(Vorliegender Text):
::::::::
Zum 50. Todestag Ernest Hemingways

Jagd nach eigener Legende

Wer den Größen der modernen Literatur nachspürt - oder einfach den prägenden Männergestalten des 20. Jahrhunderts -, kommt um ihn nicht herum: Ernest Hemingway wollte immer mehr sein als nur Schriftsteller. Soldat und Kriegsreporter, Sportler, Großwild- und Frauenjäger, trinkfester Macho mit weicher Ader. An seiner Legende arbeitete er ein Leben lang.

Autor/in:
Christoph Schmidt (
 (DR)

Vor 50 Jahren, am 2. Juli 1961, beendete er es mit einer Schrotflinte. Geboren 1899 in Oak Park, Illinois, als Sohn eines Landarztes, kam Hemingway mit 18 als Lokalreporter zunächst zum Schreiben und dann als Freiwilliger an die italienische Front. Hier fand er, was sein Leben prägen sollte: den Krieg, den Alkohol und die Frauen. Unglücklich verliebte er sich im Lazarett in eine Krankenschwester. Später reichte die Mischung aus Fronterlebnis und Leidenschaft für einen Roman: In "In einem anderen Land" verarbeitete Hemingway dieses frühe Lebenskapitel.



Anfang der 20er Jahre, Hemingway hatte zum ersten Mal geheiratet, schloss er sich der Welle junger Amerikaner an, die der puritanischen Enge der USA entflohen und in Paris ein neues Lebensgefühl suchten. Er begann mit Kurzgeschichten, gefördert von Literaten wie F. Scott Fitzgerald und Gertrude Stein. Sie war es, die den Begriff der "lost generation" prägte, für jene "verlorene Generation", die desillusioniert von den Schlachtfeldern zurückkehrte, keinen Respekt vor der Welt, dafür ständig jede Menge Gin im Blut hatte. Hemingway wurde ihr wichtigster Autor.
::::::::
(Datenabschnitt):
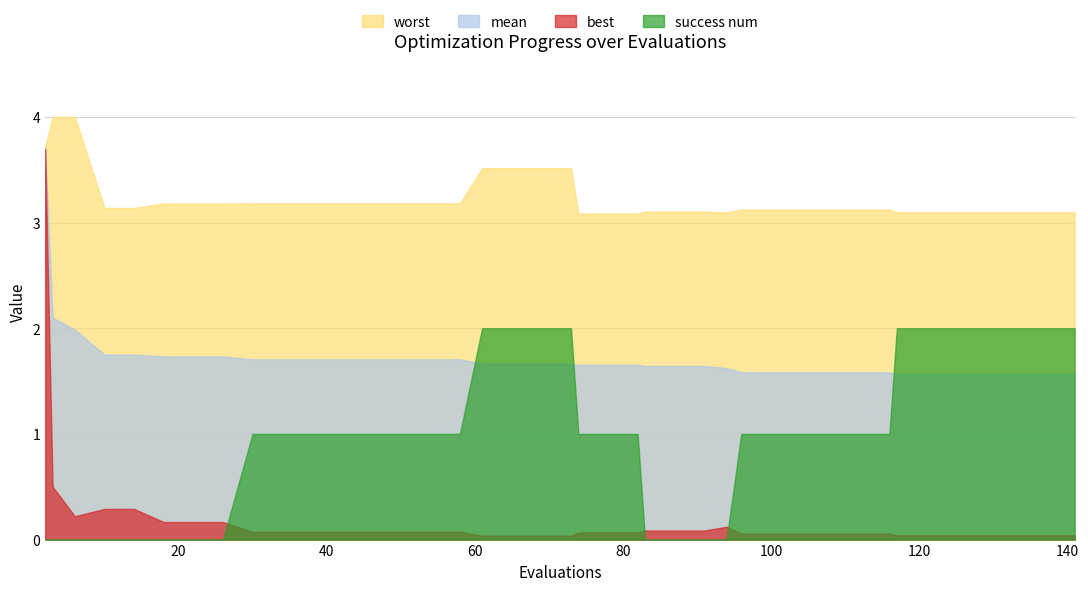

What is the spread (max minus min) of values at 2?

3.7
::::::::
(Aufgabe 1): Entscheiden Sie für jede Aussage mit Ja oder Nein, ob sie mit dem Text über Hemingway übereinstimmt, und belegen Sie jede Antwort mit den ausschlaggebenden Worten des Textes im genauen Wortlaut: (a) Hemingway wurde 1899 in Oak Park, Illinois, geboren. (b) Im Lazarett verliebte sich Hemingway glücklich in eine Krankenschwester. (c) Mit 18 kam Hemingway als Lokalreporter zum Schreiben.
(Aufgabe 2): Bitte schreiben Sie den Text über Hemingway im Anschluss an seinen letzten Satz weiter.
Die Daten stammen aus einer anderen Quelle.

(Lösung 1):
(a) Ja: „Geboren 1899 in Oak Park, Illinois“
(b) Nein: „Unglücklich verliebte er sich im Lazarett in eine Krankenschwester.“
(c) Ja: „kam Hemingway mit 18 als Lokalreporter zunächst zum Schreiben“

(Lösung 2):
"Fiesta" bringt Durchbruch

Der Durchbruch gelang ihm 1927 mit dem Roman "Fiesta", der Beziehungsgeschichte um eine Reisegruppe junger Jazz-Ager, angelegt zwischen Pariser Cafes und spanischem Stierkampf, den Hemingway als Metapher des Lebens verherrlichte. Was die Story so gut machte, war weniger der schlichte Plot, sondern ihre Sprache: knappe, trockene Aussagesätze, so schnörkellos wie ein Scotch am Nachmittag.



Hemingway hatte diese Sprache nicht erfunden, doch der "Eisberg"-Stil, bei der sieben Achtel der Geschichte unter der Oberfläche des Textes bleiben, wurde sein Markenzeichen. Ihm war klar, dass er keine literarische Feinkost lieferte. "Ich habe nicht vor, mit Tolstoi in den Ring zu steigen", bemerkte er einmal. Dafür erreichte seine Prosa eine Prägnanz, der Generationen von Schriftstellern nacheifern sollten.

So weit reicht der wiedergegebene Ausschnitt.